Задание = Отредактируйте текст о войне 1809 года: приведите отрывок между «Дальнейшее рассмотрение этих» и «войны 1809 г.» включительно, заменив в нём «австрийское правительство» на «венское правительство».

═════ Фрагмент текста

Дальнейшее рассмотрение этих колебаний короля не имеет для нас никакого интереса, так как эти колебания всегда приводили к одному и тому же результату: к неспособности принять какое-либо определенное решение. Часть вины несет на себе, конечно, и австрийское правительство, шедшее вначале очень вяло навстречу прусской военной партии. После же мнимой победы под Асперном оно впало в такой высокомерный тон, который очень мало благоприятствовал заключению союза. В Австрии, как и в Пруссии, народное движение оказалось недостаточно сильным, чтобы зажечь национальную войну, которая сумела бы защитить Германию от чужеземного господства, одинаково угрожавшего ей с востока и запада, и, даже наоборот, немецкие государства, входившие в Рейнский союз, составили как раз основное ядро того войска, с которым Наполеон выиграл битвы войны 1809 г.
Героическим эпизодом этой войны были тирольские бои. Они так же, как и испанское восстание, произвели сильное впечатление на своих современников и оставили свои следы даже в прусской военной истории. В Тироле баварская бюрократия пыталась модернизировать средневековый порядок, но так неумело, что эти попытки легли всей своей тяжестью на плечи населения. Против этого поднялись тирольские крестьяне, охотники и пастухи, но не за габсбургский двуглавый орел и не за святую религию. В этом смысле их борьба была революционна, протекая все же под знаком верности династии и под предводительством хотя и лицемерного, но народного духовенства.
Но в строго историческом значении этого слова, борьба в Тироле была, однако, лишь реакционным эпизодом. Тирольские борцы столкнулись здесь не с отмирающей, а с нарождающейся цивилизацией. Они не обладали той юношеской силой, которая смело бросается в бушующий поток истории, они стремились лишь оградить от этого потока тот жалкий угол, в котором они жили. Геббель, несмотря на всю свою черно-желтую лояльность, с полным правом сказал, что восстание тирольцев, каким бы героическим оно ни было, производит трогательное, но не ободряющее впечатление. Трогательна, но, во всяком случае, не возвышенна была эта детская невежественность, которая не подозревала о великом историческом процессе, происходившем в то время, и даже ничего не знала о взаимоотношениях отдельных стран, вытекавших из данных географии и статистики, заботясь лишь о том, чтобы навсегда оградиться от Европы своими [315] горами и утесами. Но даже трогательное впечатление, производимое тирольцами, грозило исчезнуть при одном взгляде на то, как эти победоносные тирольцы позволили погубить себя хитростями венского двора; тот, кто имеет в себе хотя искру революционного духа, не позволил бы себя так одурачить.

══════════
═════ Данные

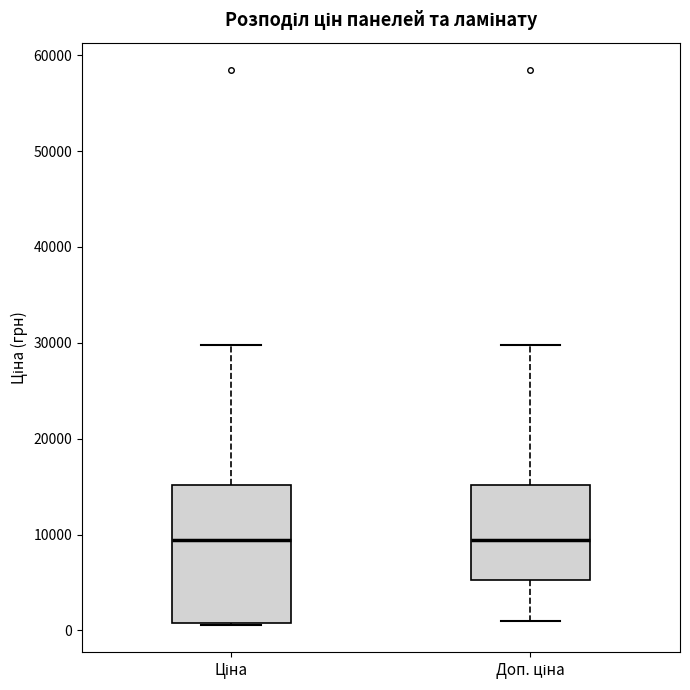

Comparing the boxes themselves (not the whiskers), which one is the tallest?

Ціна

══════════
═════ Данные

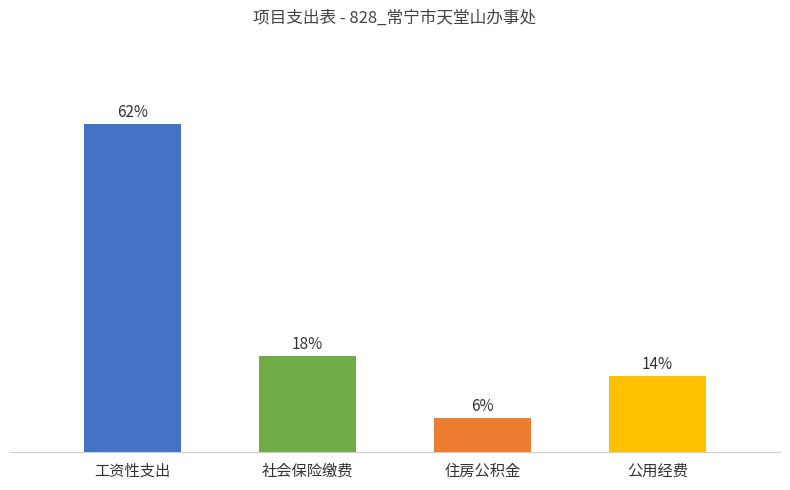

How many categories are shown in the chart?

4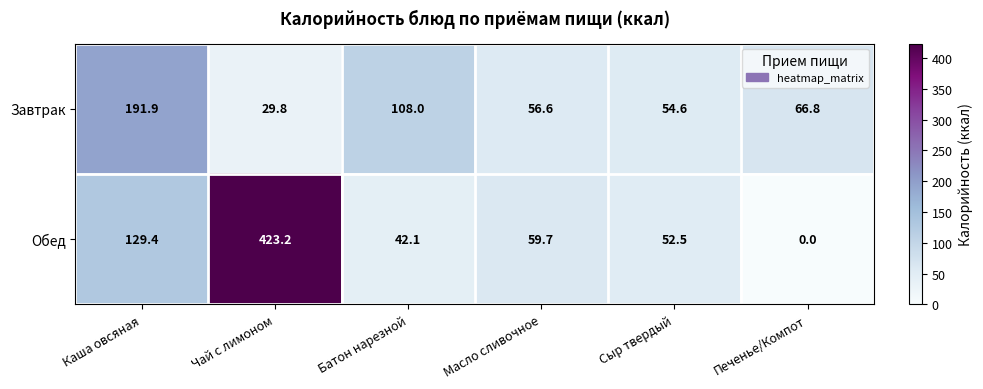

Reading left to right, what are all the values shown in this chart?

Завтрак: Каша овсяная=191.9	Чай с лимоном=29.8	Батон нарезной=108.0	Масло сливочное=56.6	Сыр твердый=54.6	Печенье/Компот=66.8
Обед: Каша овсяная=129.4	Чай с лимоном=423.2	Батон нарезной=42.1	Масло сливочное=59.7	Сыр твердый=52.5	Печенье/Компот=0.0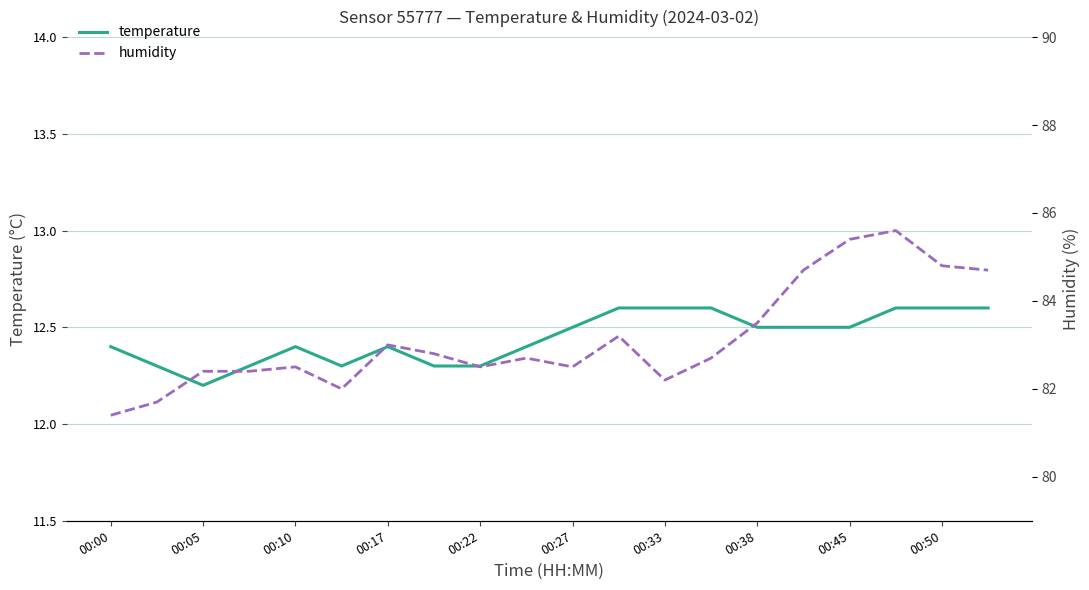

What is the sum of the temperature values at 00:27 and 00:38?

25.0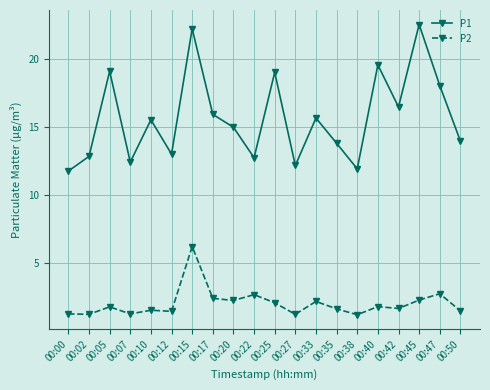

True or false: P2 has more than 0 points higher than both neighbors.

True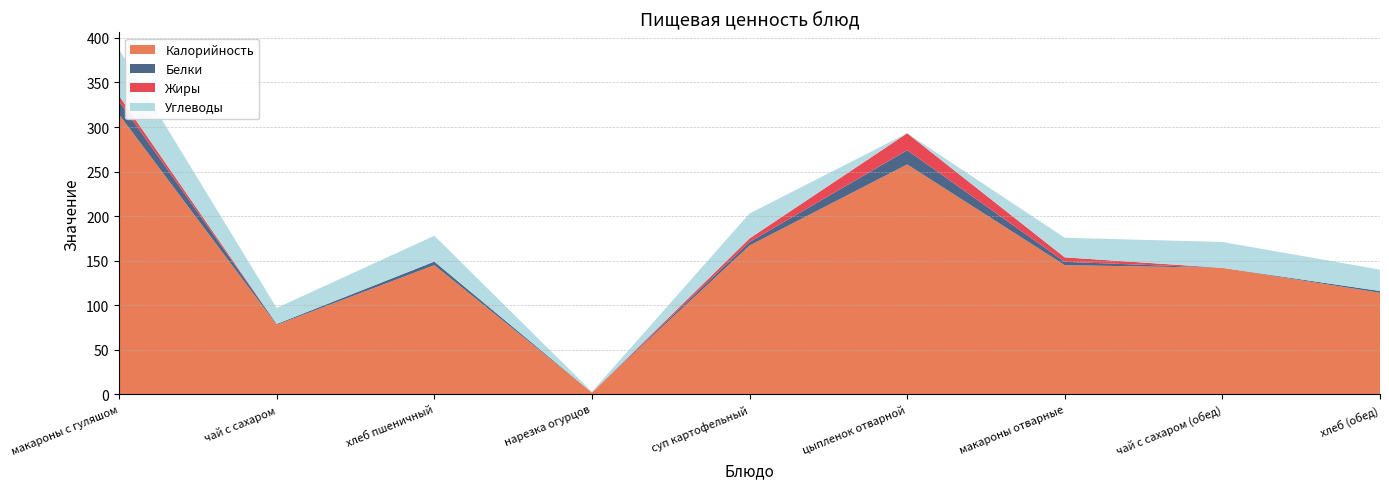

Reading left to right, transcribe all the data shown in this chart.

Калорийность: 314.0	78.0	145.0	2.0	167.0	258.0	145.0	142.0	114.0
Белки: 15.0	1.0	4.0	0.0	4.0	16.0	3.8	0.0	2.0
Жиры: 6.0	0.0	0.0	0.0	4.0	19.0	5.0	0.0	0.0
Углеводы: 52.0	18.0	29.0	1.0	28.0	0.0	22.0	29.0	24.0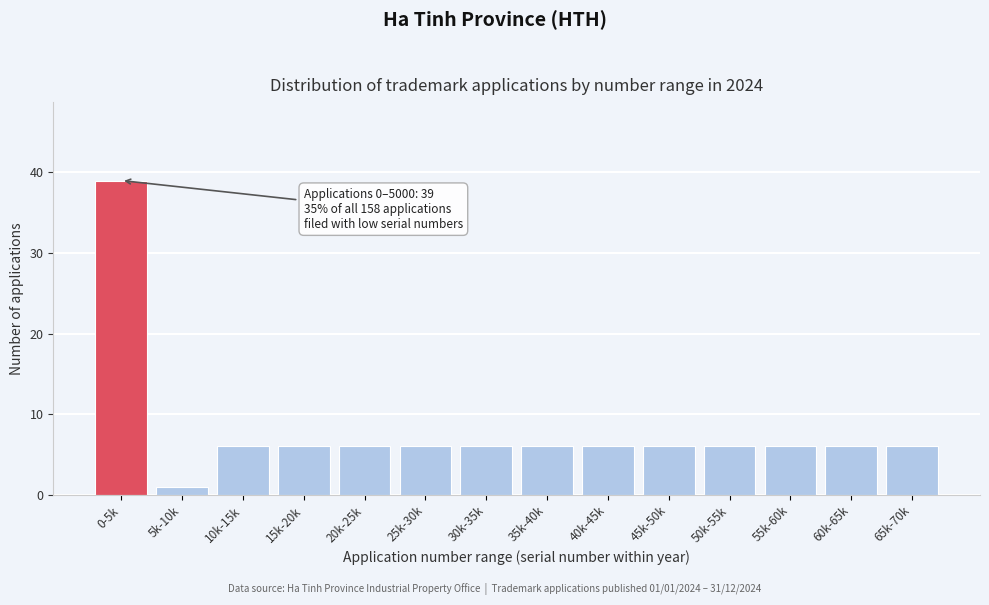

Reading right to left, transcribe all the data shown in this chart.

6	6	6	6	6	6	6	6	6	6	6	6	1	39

══════════
═════ Данные

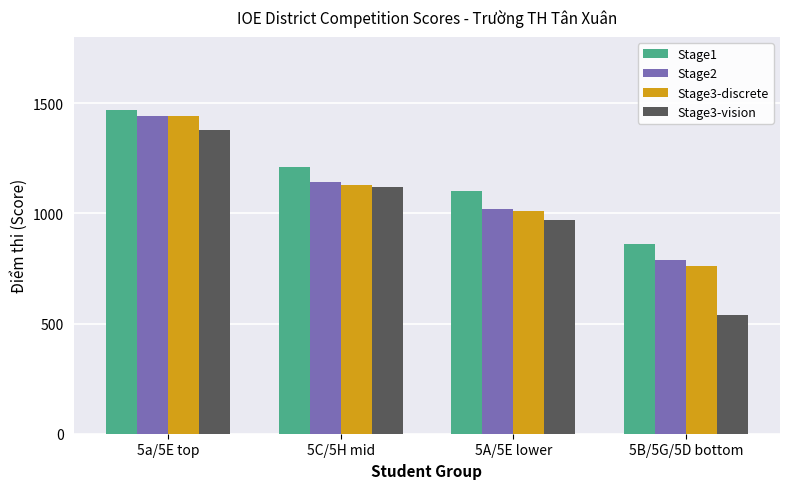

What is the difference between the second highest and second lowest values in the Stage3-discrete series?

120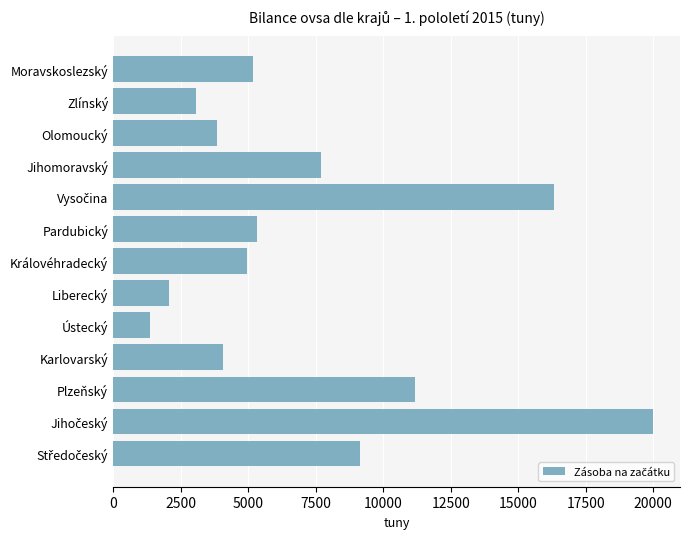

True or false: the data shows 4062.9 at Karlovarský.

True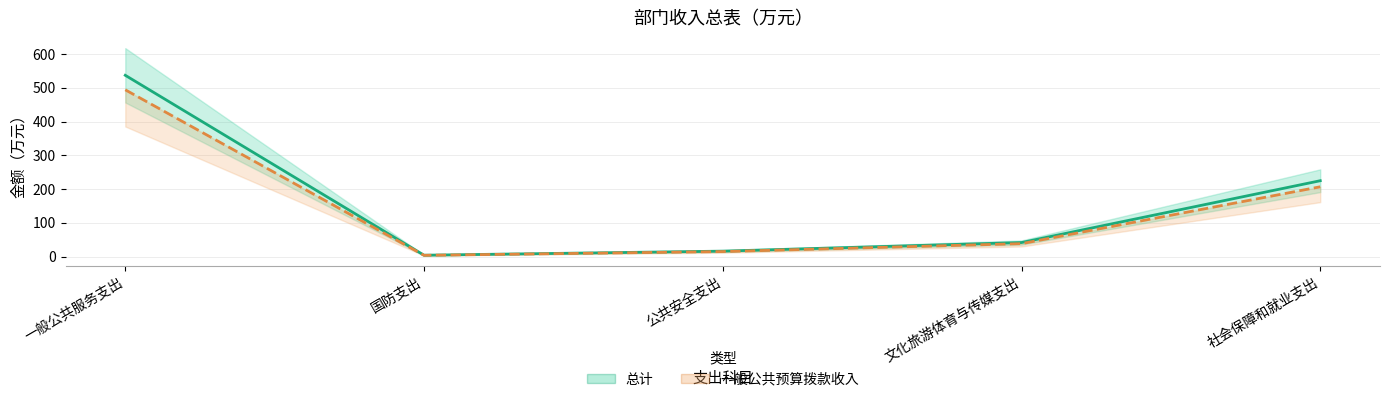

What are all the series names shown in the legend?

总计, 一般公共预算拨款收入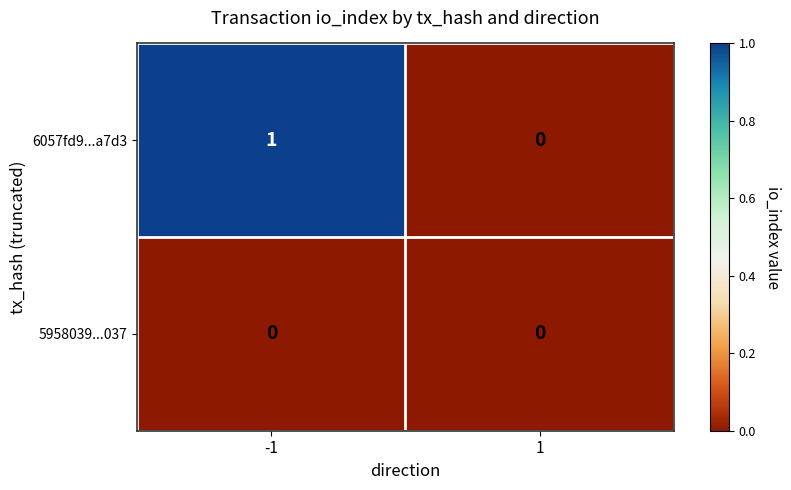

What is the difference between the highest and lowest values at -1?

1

══════════

Ответ =
Дальнейшее рассмотрение этих колебаний короля не имеет для нас никакого интереса, так как эти колебания всегда приводили к одному и тому же результату: к неспособности принять какое-либо определенное решение. Часть вины несет на себе, конечно, и венское правительство, шедшее вначале очень вяло навстречу прусской военной партии. После же мнимой победы под Асперном оно впало в такой высокомерный тон, который очень мало благоприятствовал заключению союза. В Австрии, как и в Пруссии, народное движение оказалось недостаточно сильным, чтобы зажечь национальную войну, которая сумела бы защитить Германию от чужеземного господства, одинаково угрожавшего ей с востока и запада, и, даже наоборот, немецкие государства, входившие в Рейнский союз, составили как раз основное ядро того войска, с которым Наполеон выиграл битвы войны 1809 г.